Bola.com, Formentera - Pebalap Movistar Yamaha, Maverick Vinales, mengklaim punya peluang besar meraih gelar juara dunia MotoGP 2017. Namun, menurutnya misi tersebut hanya bisa terwujud jika timnya mampu memberikan setelan motor yang tepat seperti pada awal musim.

Advertisement

Vinales tak terbendung pada dua balapan awal MotoGP 2017. Pebalap asal Spanyol itu menyegel kemenangan di MotoGP Qatar dan Argentina. Namun, pada balapan ketiga dan keempat performa Vinales menurun karena gagal finis di MotoGP Amerika dan meraih peringkat keenam di MotoGP Spanyol.
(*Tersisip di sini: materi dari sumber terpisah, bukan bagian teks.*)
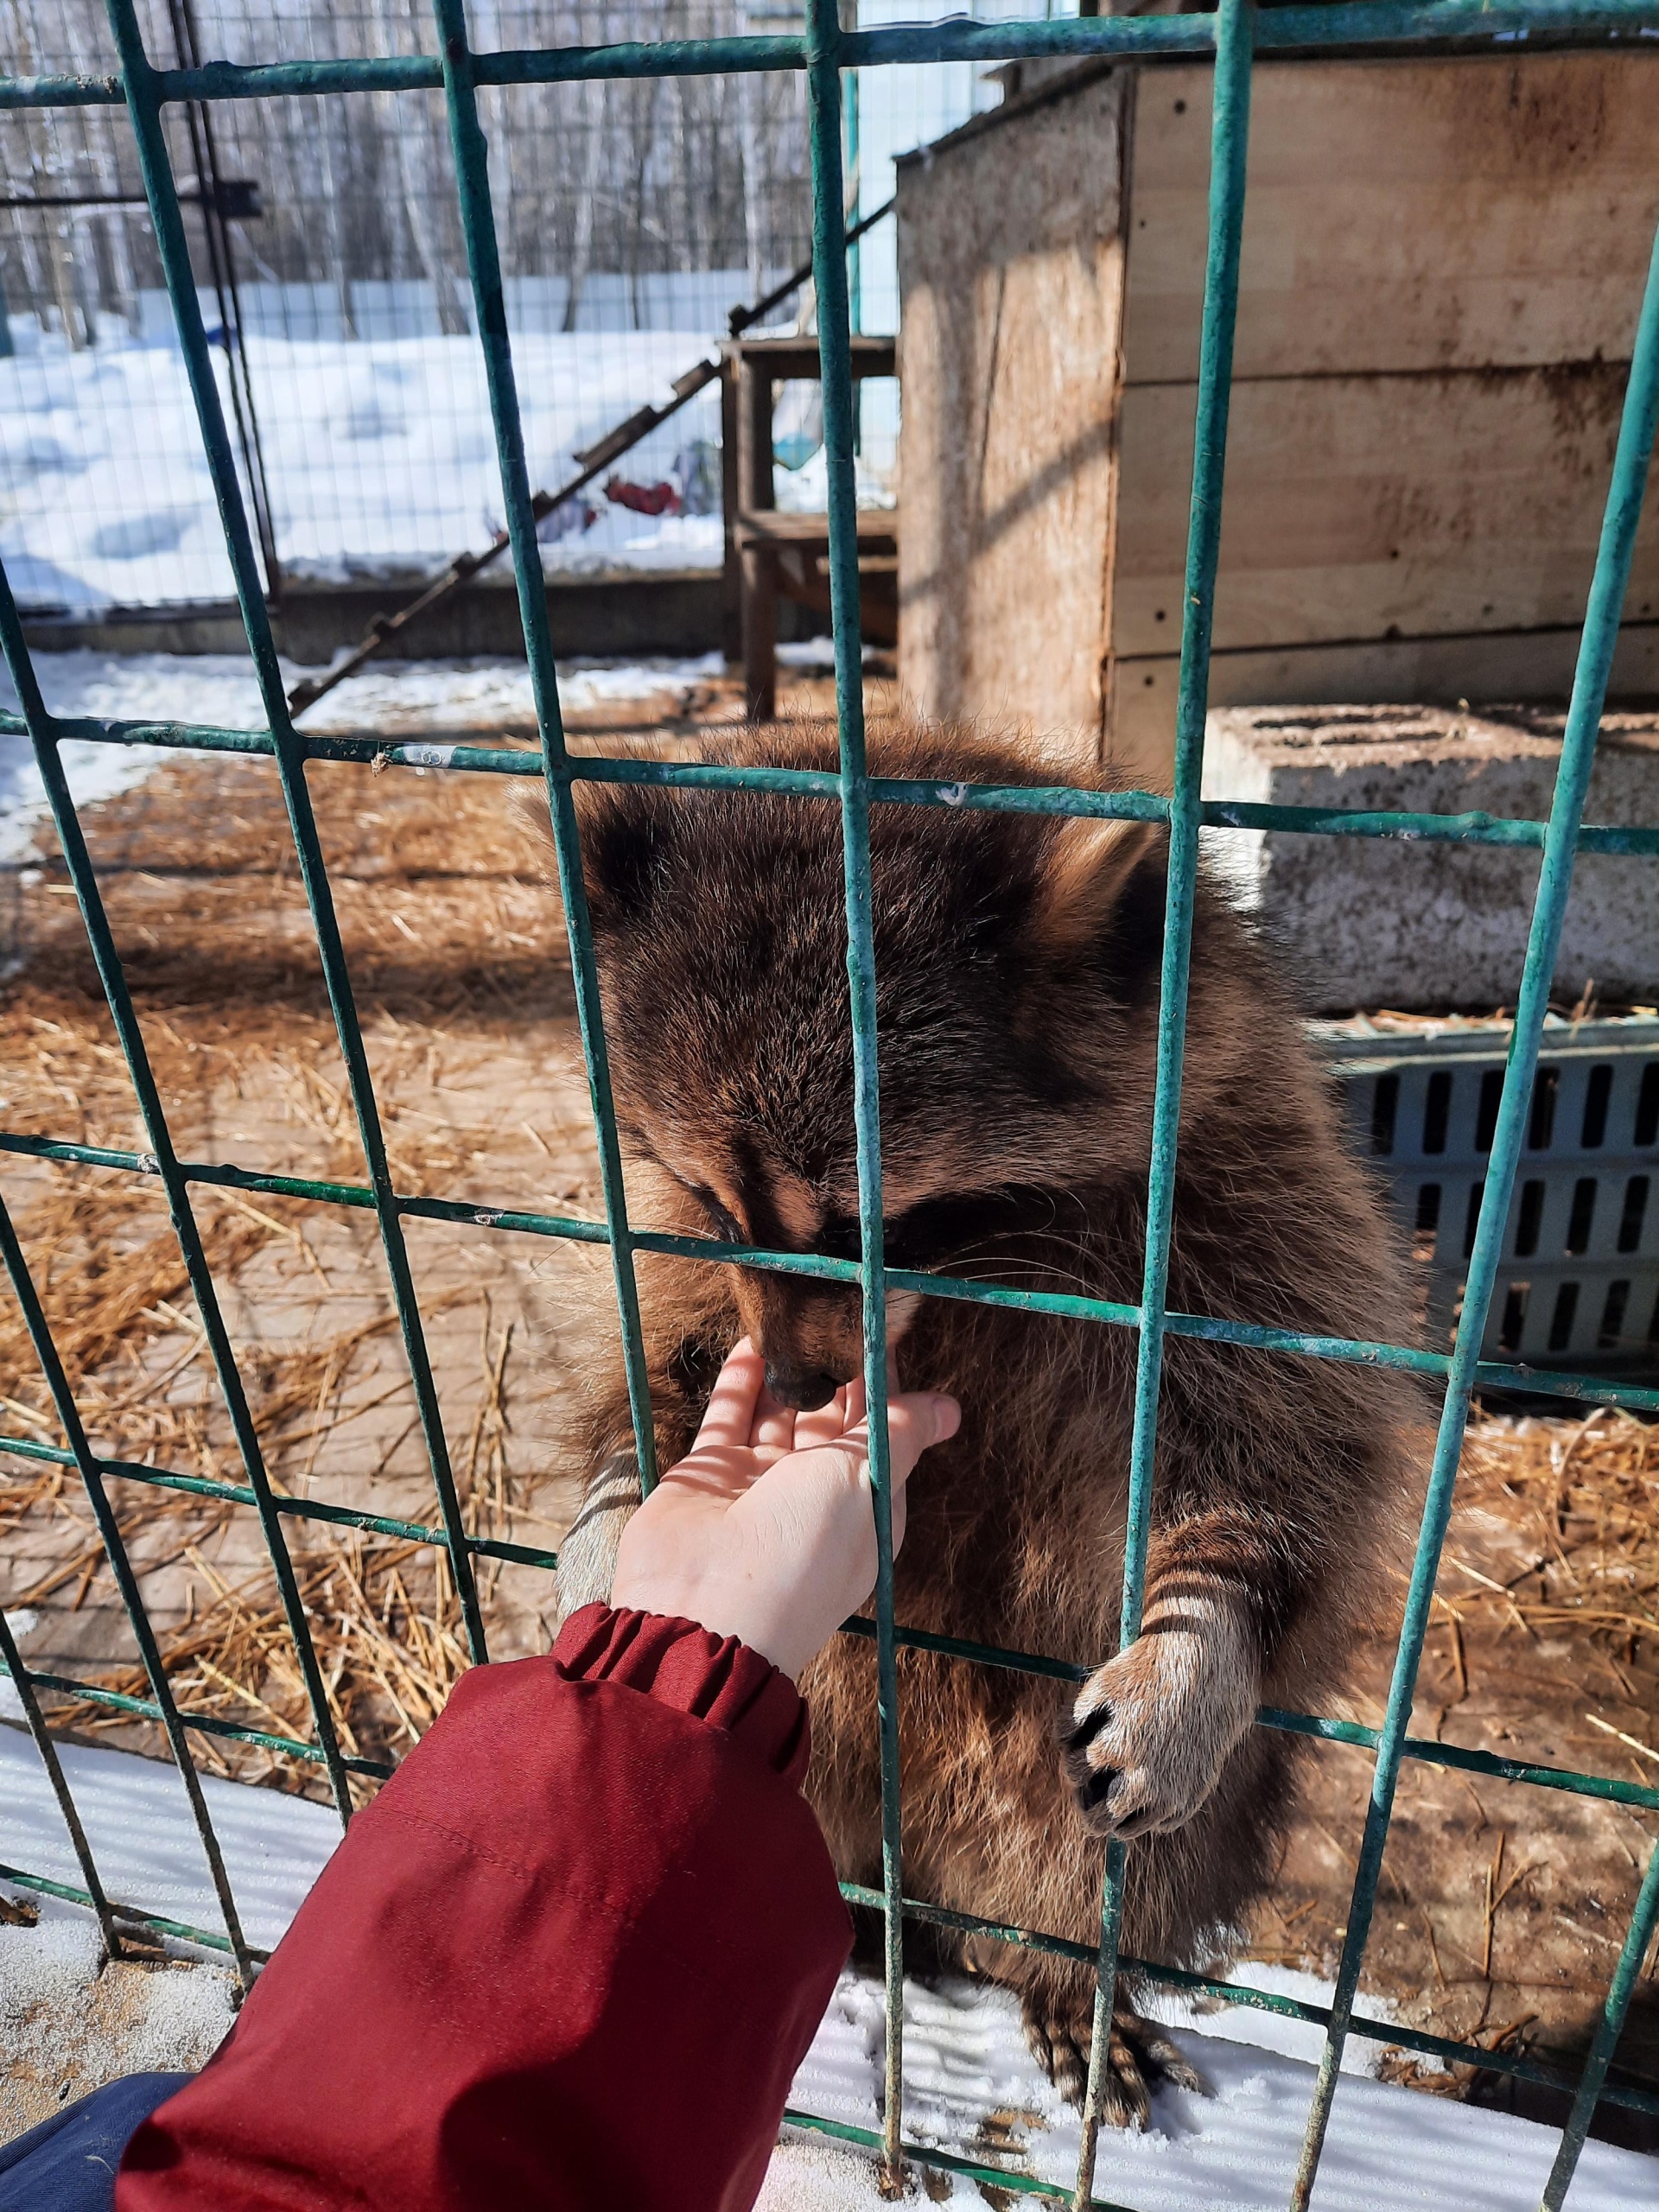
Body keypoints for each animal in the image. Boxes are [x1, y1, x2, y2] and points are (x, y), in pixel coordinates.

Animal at [548, 721, 1415, 2123]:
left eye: (872, 1222)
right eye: (709, 1197)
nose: (798, 1397)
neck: (966, 1285)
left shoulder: (1246, 1193)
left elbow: (1289, 1454)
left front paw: (1210, 1631)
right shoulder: (680, 1260)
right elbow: (653, 1369)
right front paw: (613, 1507)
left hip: (1158, 1819)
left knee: (1108, 1865)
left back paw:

Vinales kemudian bangkit dengan menjadi juara di MotoGP Prancis. Adapun podium terakhir yang mampu diraih Vinales terjadi di MotoGP Italia setelah finis di urutan kedua.

Sejak saat itu hingga paruh musim 2017, Vinales belum lagi naik podium. Pada balapan terakhir di MotoGP Jerman, Vinales hanya finis di urutan keempat.

"Rencananya adalah melakukan perubahan jika kami ingin penampilan seperti pada balapan di awal-awal musim seperti di Qatar dan Argentina. Kami harus membuat motor bekerja seperti sebelumnya. Jika kami bisa melakukannya, maka kami akan finis di di depan, memenangi balapan, dan kejuaraan," kata Vinales seperti dikutip Crash, Senin (24/7/2017).

Vinales saat ini berada di posisi kedua klasemen sementara dengan raihan 124 poin. Pebalap asal Spanyol itu berjanji mengerahkan kemampuan terbaik untuk meraih hasil positif di sembilan seri tersisa di kalender MotoGP 2017.

"Ini menjadi tahun pertama untuk saya berjuang di papan atas klasemen kejuaraan dan mencoba untuk memberikan yang terbaik. Terkadang memang Anda finis di urutan keempat, keenam, dan seperti di Assen saya ingin menang namun akhirnya terjatuh," Vinales.

Balapan selanjutnya akan digelar di Sirkuit Brno pada ajang MotoGP Ceska. Balapan di sirkuit dengan panjang 5,403 km itu menjadi yang ketiga bagi Maverick Vinales di kelas MotoGP. Pada dua edisi sebelumnya, dia menelan hasil kurang memuaskan yakni gagal finis pada di 2015 dan meraih peringkat kesembilan pada 2016.